The central bank wants to cut rates. The oil price won't let it. That's the trap.
The Setup
Eighteen months ago, markets were pricing five or six Fed cuts for 2026. Today, Polymarket puts the probability of zero cuts at 68%. Not because the economy is booming — because the US-Iran war has put a floor under oil at $90, keeping inflation sticky in exactly the places central banks can't ignore.
Core PCE: 3.3% (US) — above the 2% target with no clear path down
UK services inflation: 5.4% — the number Huw Pill can't look past
Fed real 10-year yield: 2.07% — the highest sustained level in over a decade
Not signs of an economy running hot. Signs of one being squeezed from the outside by a shock that monetary policy wasn't designed to fix.
The UK Version
Britain has been here before. In 2022, the Ofgem cap hit £3,549 a year. The government spent £37 billion blunting the impact. Mortgage rates doubled in months.
The echoes are uncomfortable. The Q2 2026 cap is £1,849 — still £400 above pre-crisis norms, with another revision expected in July. UK mortgage arrears are up 22% year-on-year. The BOE cut in May, then stopped. June's vote was 5–4 to hold. Chief Economist Huw Pill: "Services inflation is not falling fast enough. We cannot declare victory."

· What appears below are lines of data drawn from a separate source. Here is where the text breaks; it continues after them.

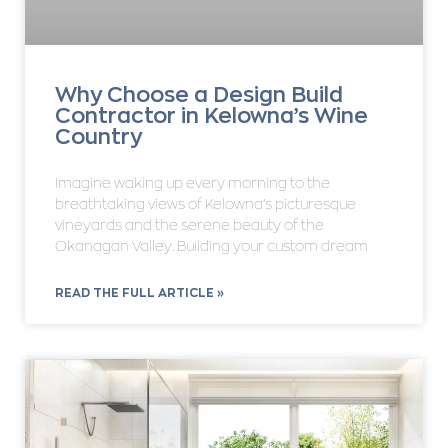
Why Choose a Design Build
Contractor in Kelowna’s Wine
Country
Imagine waking up every morning to the
breathtaking views of Kelowna’s picturesque
vineyards and the serene beauty of the
Okanagan Valley. Building your custom dream
READ THE FULL ARTICLE »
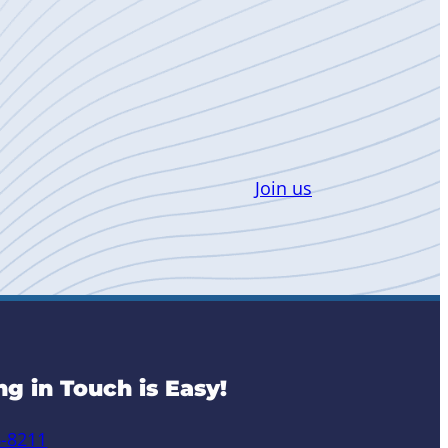
Join us
ng in Touch is Easy!
6-8211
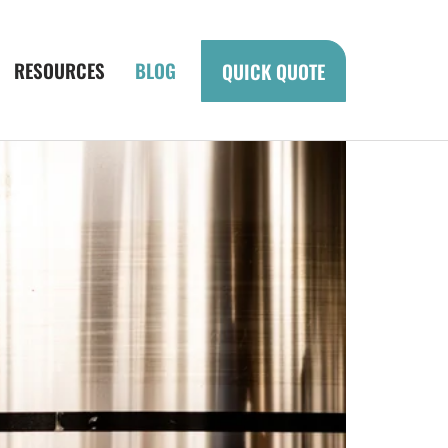
RESOURCES
BLOG
QUICK QUOTE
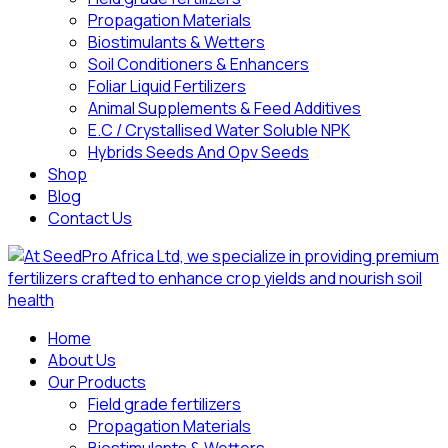
Propagation Materials
Biostimulants & Wetters
Soil Conditioners & Enhancers
Foliar Liquid Fertilizers
Animal Supplements & Feed Additives
E.C / Crystallised Water Soluble NPK
Hybrids Seeds And Opv Seeds
Shop
Blog
Contact Us
Home
About Us
Our Products
Field grade fertilizers
Propagation Materials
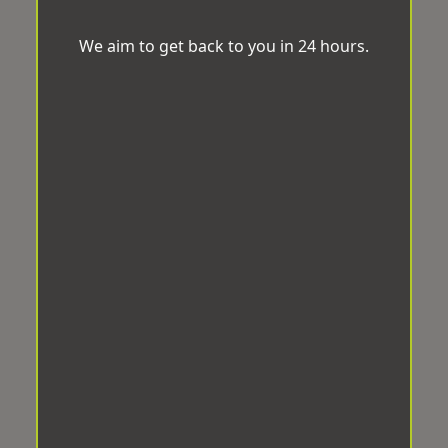
We aim to get back to you in 24 hours.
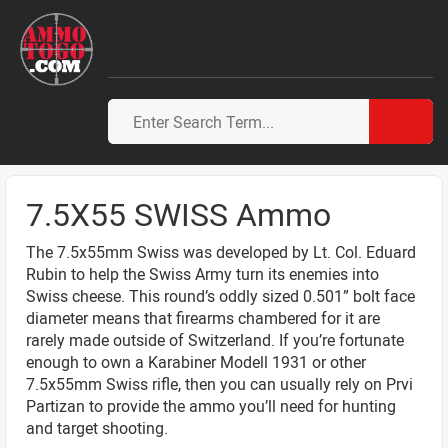
7.5X55 SWISS Ammo
The 7.5x55mm Swiss was developed by Lt. Col. Eduard
Rubin to help the Swiss Army turn its enemies into
Swiss cheese. This round’s oddly sized 0.501” bolt face
diameter means that firearms chambered for it are
rarely made outside of Switzerland. If you’re fortunate
enough to own a Karabiner Modell 1931 or other
7.5x55mm Swiss rifle, then you can usually rely on Prvi
Partizan to provide the ammo you’ll need for hunting
and target shooting.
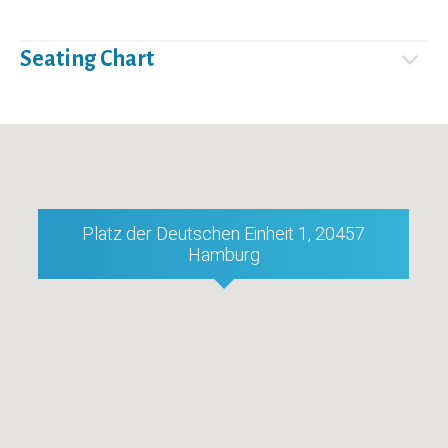
Seating Chart
Platz der Deutschen Einheit 1, 20457
Hamburg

Liz Truss had a mandate, a majority, and a political programme. The gilt market was unimpressed. It didn't vote.
The Asymmetry
Demand-driven inflation has a clean tool: raise rates, cool spending. Supply-shock inflation doesn't. You can't drill your way out of a war. Raising rates can't produce more oil — it can only slow the economy on top of a shock that's already slowing it.
US households are paying $450 more a year on energy than in 2023.
UK borrowers are paying ~£300 more a month on their mortgages than in 2021.
Consumer confidence on both sides of the Atlantic is near multi-year lows.
People can feel it, even when the models move slowly.
The Exit
There is one. A ceasefire takes $5–8 off oil almost immediately. Inflation expectations compress. The case for cuts rebuilds quickly. Markets reprice fast.
But that exit isn't in the gift of any central banker. It's in the hands of diplomats and military commanders.
The trap isn't that central banks made the wrong call. It's that the most important variable affecting their decision isn't on any economic model. It's on a map.